Search code examples
python-3.xmultiprocessingpython-multiprocessingconcurrent.futures

Using multiprocessing to process images


I created a for loop that would loop through a directory of images and resize every image and then saves it to another directory. The code works but I'm trying to parallelize the process to make it faster.

This is the resize function

import cv2 
import os

def resize_image(img):
    # get the name of the file
    name = os.path.basename(img)
    # read the image
    img = cv2.imread(img)
    # resize and save to new directory
    resize = cv2.resize(img, (700, 700)) 
    resized_image = cv2.imwrite("Resized/"+name, resize)

And here is the for loop that would loop through the images in the directory (takes around 700 seconds to resize all the images in the directory).

SOURCE_DIRECTORY = "Source/"
directory_list = os.listdir(SOURCE_DIRECTORY)

for source_file in directory_list:
    source_path = os.path.join(SOURCE_DIRECTORY, source_file) 
    if os.path.isfile(source_path):
        resize_image(source_path)

In an effort to parallelize the process I tried using concurrent.futures and map it to the resize function.

import concurrent.futures

SOURCE_DIRECTORY = "Source/"
directory_list = os.listdir(SOURCE_DIRECTORY)

with concurrent.futures.ProcessPoolExecutor() as executor: 
    executor.map(resize_image, directory_list)

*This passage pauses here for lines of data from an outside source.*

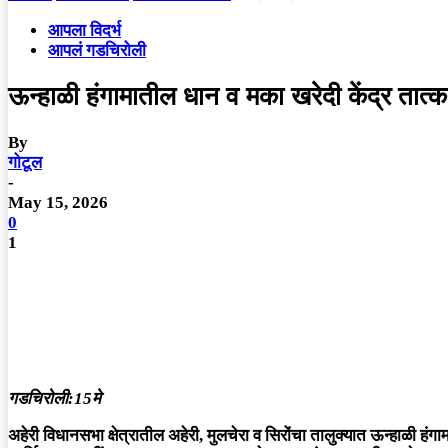
आपला विदर्भ
आपलं गडचिरोली
ऊन्हाळी हंगामातील धान व मका खरेदी केंद्र तात्
By
गोटूल
-
May 15, 2026
0
1
गडचिरोली:15मे
अहेरी विधानसभा क्षेत्रातील अहेरी, मुलचेरा व सिरोंचा तालुक्यात ऊन्हाळी हं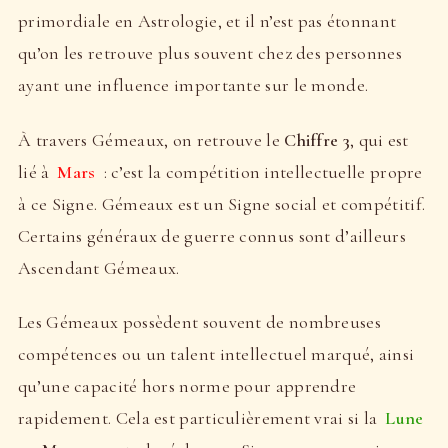
primordiale en Astrologie, et il n’est pas étonnant
qu’on les retrouve plus souvent chez des personnes
ayant une influence importante sur le monde.
À travers Gémeaux, on retrouve le
Chiffre 3
, qui est
lié à
Mars
: c’est la compétition intellectuelle propre
à ce Signe. Gémeaux est un Signe social et compétitif.
Certains généraux de guerre connus sont d’ailleurs
Ascendant Gémeaux.
Les Gémeaux possèdent souvent de nombreuses
compétences ou un talent intellectuel marqué, ainsi
qu’une capacité hors norme pour apprendre
rapidement. Cela est particulièrement vrai si la
Lune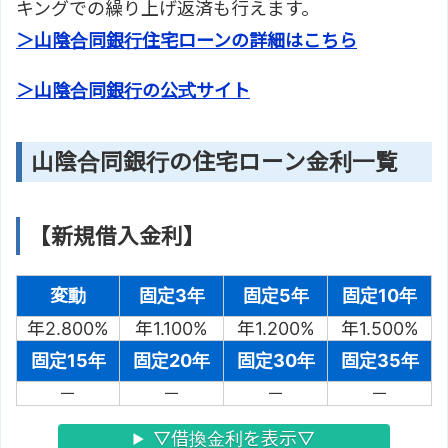
キングでの繰り上げ返済も行えます。
＞山陰合同銀行住宅ローンの詳細はこちら
＞山陰合同銀行の公式サイト
山陰合同銀行の住宅ローン金利一覧
【新規借入金利】
変動
固定3年
固定5年
固定10年
年2.800%
年1.100%
年1.200%
年1.500%
固定15年
固定20年
固定30年
固定35年
－
－
－
－
▽借換金利を表示▽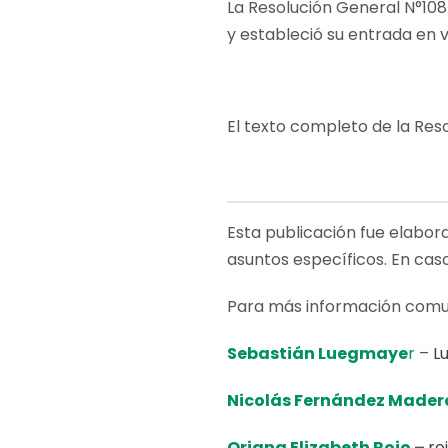
La Resolución General N°108
y estableció su entrada en v
El texto completo de la Re
Esta publicación fue elabor
asuntos específicos. En cas
Para más información comu
Sebastián Luegmaye
r
–
L
Nicolás Fernández Mader
Oriana Elizabeth Rojo
–
ro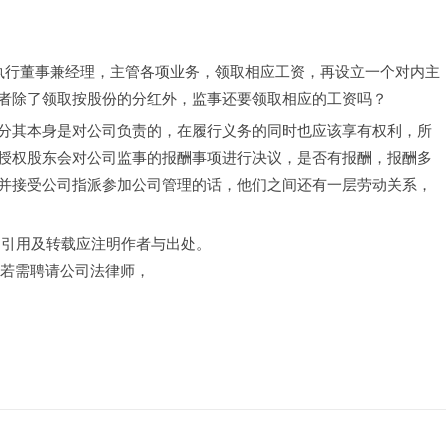
执行董事兼经理，主管各项业务，领取相应工资，再设立一个对内主
者除了领取按股份的分红外，监事还要领取相应的工资吗？
分其本身是对公司负责的，在履行义务的同时也应该享有权利，所
授权股东会对公司监事的报酬事项进行决议，是否有报酬，报酬多
并接受公司指派参加公司管理的话，他们之间还有一层劳动关系，
，引用及转载应注明作者与出处。
，若需聘请公司法律师，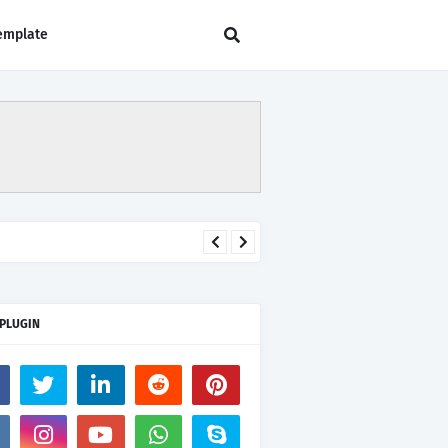
emplate
 PLUGIN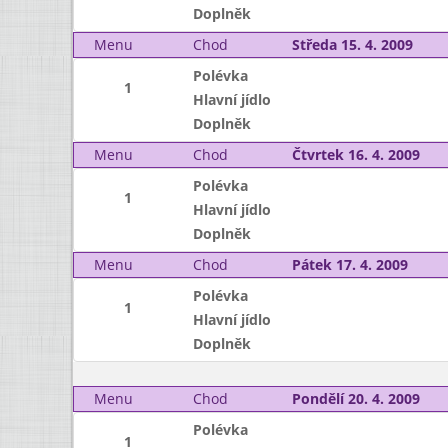
Doplněk
Menu
Chod
Středa 15. 4. 2009
Polévka
1
Hlavní jídlo
Doplněk
Menu
Chod
Čtvrtek 16. 4. 2009
Polévka
1
Hlavní jídlo
Doplněk
Menu
Chod
Pátek 17. 4. 2009
Polévka
1
Hlavní jídlo
Doplněk
Menu
Chod
Pondělí 20. 4. 2009
Polévka
1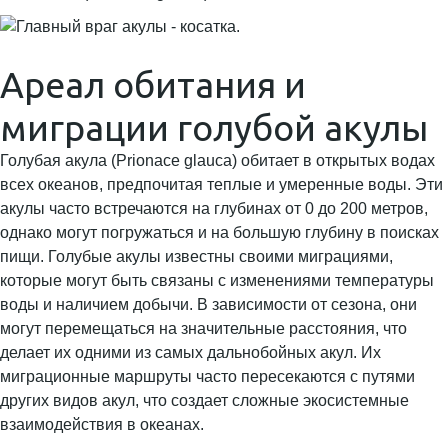
Ареал обитания и
миграции голубой акулы
Голубая акула (Prionace glauca) обитает в открытых водах
всех океанов, предпочитая теплые и умеренные воды. Эти
акулы часто встречаются на глубинах от 0 до 200 метров,
однако могут погружаться и на большую глубину в поисках
пищи. Голубые акулы известны своими миграциями,
которые могут быть связаны с изменениями температуры
воды и наличием добычи. В зависимости от сезона, они
могут перемещаться на значительные расстояния, что
делает их одними из самых дальнобойных акул. Их
миграционные маршруты часто пересекаются с путями
других видов акул, что создает сложные экосистемные
взаимодействия в океанах.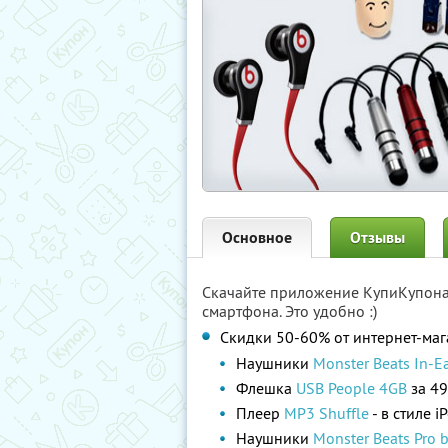
Основное
Отзывы
Скачайте приложение КупиКупон
смартфона. Это удобно :)
Скидки 50-60% от интернет-маг
Наушники
Monster Beats In-Ea
Флешка
USB People 4GB
за 49
Плеер
MP3 Shuffle
- в стиле i
Наушники
Monster Beats Pro by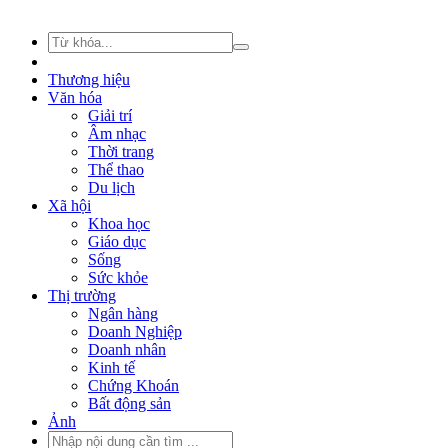
Thương hiệu
Văn hóa
Giải trí
Âm nhạc
Thời trang
Thể thao
Du lịch
Xã hội
Khoa học
Giáo dục
Sống
Sức khỏe
Thị trường
Ngân hàng
Doanh Nghiệp
Doanh nhân
Kinh tế
Chứng Khoán
Bất động sản
Ảnh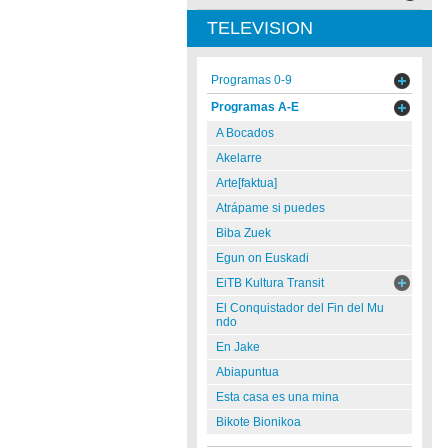
TELEVISION
Programas 0-9
Programas A-E
A Bocados
Akelarre
Arte[faktua]
Atrápame si puedes
Biba Zuek
Egun on Euskadi
EiTB Kultura Transit
El Conquistador del Fin del Mu
ndo
En Jake
Abiapuntua
Esta casa es una mina
Bikote Bionikoa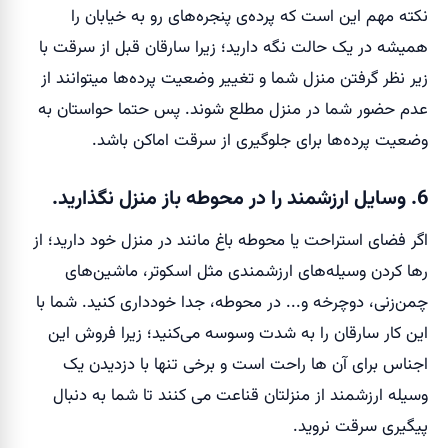
نکته مهم این است که پرده‌ی پنجره‌های رو به خیابان را
همیشه در یک حالت نگه دارید؛ زیرا سارقان قبل از سرقت با
زیر نظر گرفتن منزل شما و تغییر وضعیت پرده‌ها میتوانند از
عدم حضور شما در منزل مطلع شوند. پس حتما حواستان به
وضعیت پرده‌ها برای جلوگیری از سرقت اماکن باشد.
6. وسایل ارزشمند را در محوطه باز منزل نگذارید.
اگر فضای استراحت یا محوطه باغ مانند در منزل خود دارید؛ از
رها کردن وسیله‌های ارزشمندی مثل اسکوتر، ماشین‌های
چمن‌زنی، دوچرخه و... در محوطه، جدا خودداری کنید. شما با
این کار سارقان را به شدت وسوسه می‌کنید؛ زیرا فروش این
اجناس برای آن ها راحت است و برخی تنها با دزدیدن یک
وسیله ارزشمند از منزلتان قناعت می کنند تا شما به دنبال
پیگیری سرقت نروید.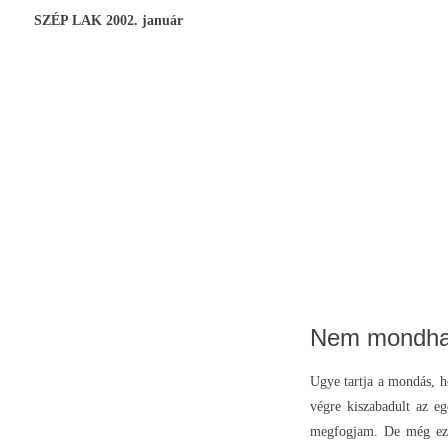
SZÉP LAK 2002. január
Nem mondhatn
Ugye tartja a mondás, h
végre kiszabadult az e
megfogjam. De még ez s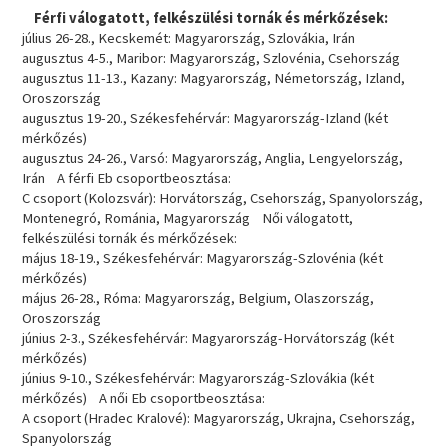
Férfi válogatott, felkészülési tornák és mérkőzések:
július 26-28., Kecskemét: Magyarország, Szlovákia, Irán
augusztus 4-5., Maribor: Magyarország, Szlovénia, Csehország
augusztus 11-13., Kazany: Magyarország, Németország, Izland,
Oroszország
augusztus 19-20., Székesfehérvár: Magyarország-Izland (két
mérkőzés)
augusztus 24-26., Varsó: Magyarország, Anglia, Lengyelország,
Irán A férfi Eb csoportbeosztása:
C csoport (Kolozsvár): Horvátország, Csehország, Spanyolország,
Montenegró, Románia, Magyarország Női válogatott,
felkészülési tornák és mérkőzések:
május 18-19., Székesfehérvár: Magyarország-Szlovénia (két
mérkőzés)
május 26-28., Róma: Magyarország, Belgium, Olaszország,
Oroszország
június 2-3., Székesfehérvár: Magyarország-Horvátország (két
mérkőzés)
június 9-10., Székesfehérvár: Magyarország-Szlovákia (két
mérkőzés) A női Eb csoportbeosztása:
A csoport (Hradec Kralové): Magyarország, Ukrajna, Csehország,
Spanyolország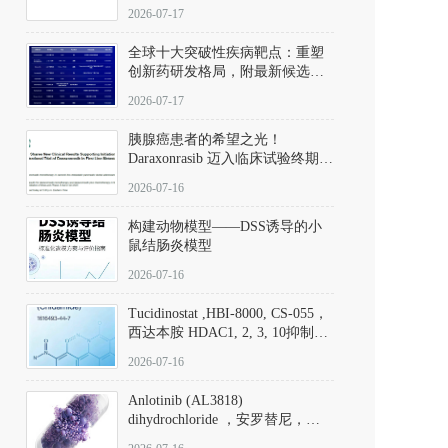
性。
172889-27-9）｜货号 D807008｜
2026-07-17
应用指南
全球十大突破性疾病靶点：重塑
创新药研发格局，附最新候选分
子清单
2026-07-17
胰腺癌患者的希望之光！
Daraxonrasib 迈入临床试验终期阶
段
2026-07-16
构建动物模型——DSS诱导的小
鼠结肠炎模型
2026-07-16
Tucidinostat ,HBI-8000, CS-055，
西达本胺 HDAC1, 2, 3, 10抑制剂
(CAS#1616493-44-7 目录号
2026-07-16
D808567) - DKM活性分子
Anlotinib (AL3818)
dihydrochloride ，安罗替尼，
ALTN、 Anlotinib、 Anlotinib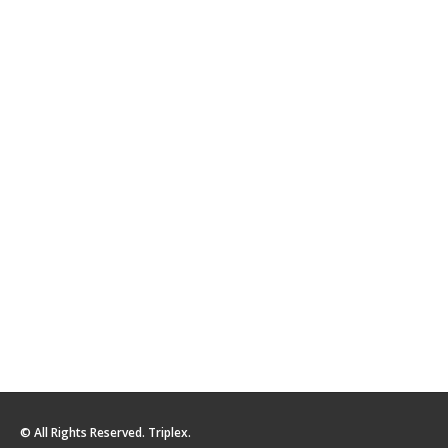
© All Rights Reserved. Triplex.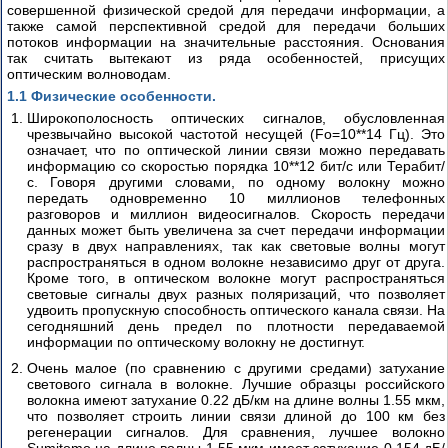
совершенной физической средой для передачи информации, а
DWL-
также самой перспективной средой для передачи больших
2100AP
потоков информации на значительные расстояния. Основания
Часть
так считать вытекают из ряда особенностей, присущих
2
оптическим волноводам.
1.1 Физические особенности.
IEEE
Широкополосность оптических сигналов, обусловленная
802.11
чрезвычайно высокой частотой несущей (Fo=10**14 Гц). Это
означает, что по оптической линии связи можно передавать
Технология
информацию со скоростью порядка 10**12 бит/с или Терабит/
PLC
с. Говоря другими словами, по одному волокну можно
передать одновременно 10 миллионов телефонных
разговоров и миллион видеосигналов. Скорость передачи
Волоконно-
данных может быть увеличена за счет передачи информации
оптические
сразу в двух направлениях, так как световые волны могут
сети
распространяться в одном волокне независимо друг от друга.
Кроме того, в оптическом волокне могут распространяться
Трансляция
световые сигналы двух разных поляризаций, что позволяет
удвоить пропускную способность оптического канала связи. На
сетевых
сегодняшний день предел по плотности передаваемой
адресов
информации по оптическому волокну не достигнут.
Трехуровневая
Очень малое (по сравнению с другими средами) затухание
светового сигнала в волокне. Лучшие образцы российского
модель
волокна имеют затухание 0.22 дБ/км на длине волны 1.55 мкм,
CISCO
что позволяет строить линии связи длиной до 100 км без
регенерации сигналов. Для сравнения, лучшее волокно
Технологии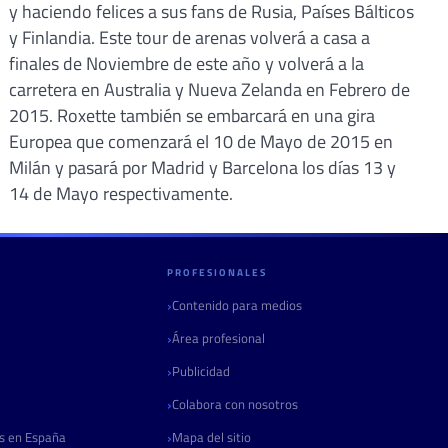
y haciendo felices a sus fans de Rusia, Países Bálticos
y Finlandia. Este tour de arenas volverá a casa a
finales de Noviembre de este año y volverá a la
carretera en Australia y Nueva Zelanda en Febrero de
2015. Roxette también se embarcará en una gira
Europea que comenzará el 10 de Mayo de 2015 en
Milán y pasará por Madrid y Barcelona los días 13 y
14 de Mayo respectivamente.
PROFESIONALES
Contenido para medios
Área profesional
Publicidad
Colabora con nosotros
as en España
Mapa del sitio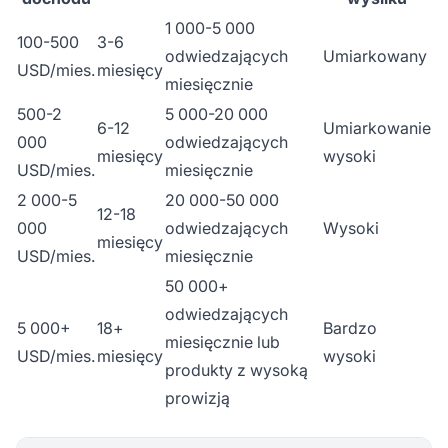
1 000-5 000
100-500
3-6
odwiedzających
Umiarkowany
USD/mies.
miesięcy
miesięcznie
500-2
5 000-20 000
6-12
Umiarkowanie
000
odwiedzających
miesięcy
wysoki
USD/mies.
miesięcznie
2 000-5
20 000-50 000
12-18
000
odwiedzających
Wysoki
miesięcy
USD/mies.
miesięcznie
50 000+
odwiedzających
5 000+
18+
Bardzo
miesięcznie lub
USD/mies.
miesięcy
wysoki
produkty z wysoką
prowizją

But I instantly get this error.

BrokenProcessPool: A child process terminated abruptly, the process pool is not usable anymore

How can I parallelize the process of resizing the images. Any help would be appreciated.


Solution

  • Here is sample skeleton you can use to parallelize the task (using multiprocessing.Pool):

    import os
    from multiprocessing import Pool
    
    import cv2
    
    
    def resize_image(file_name):
        # get the name of the file
        name = os.path.basename(file_name)
    
        # just to be sure the file exists (skip if not necessary):
        if not os.path.exists(name):
            return f"{name} does not exist!"
    
        # read the image
        img = cv2.imread(img)
        # resize and save to new directory
        resize = cv2.resize(img, (700, 700))
        resized_image = cv2.imwrite("Resized/" + name, resize)
    
        return f"{name} resized."
    
    
    if __name__ == "__main__":
    
        SOURCE_DIRECTORY = "Source/"
        directory_list = os.listdir(SOURCE_DIRECTORY)
    
        filelist = []
        for source_file in directory_list:
            source_path = os.path.join(SOURCE_DIRECTORY, source_file)
            if os.path.isfile(source_path):
                filelist.append(source_path)
    
        with Pool(4) as pool:  # 4 is number of processes we want to use
            for result in pool.imap_unordered(resize_image, filelist):
                print(result)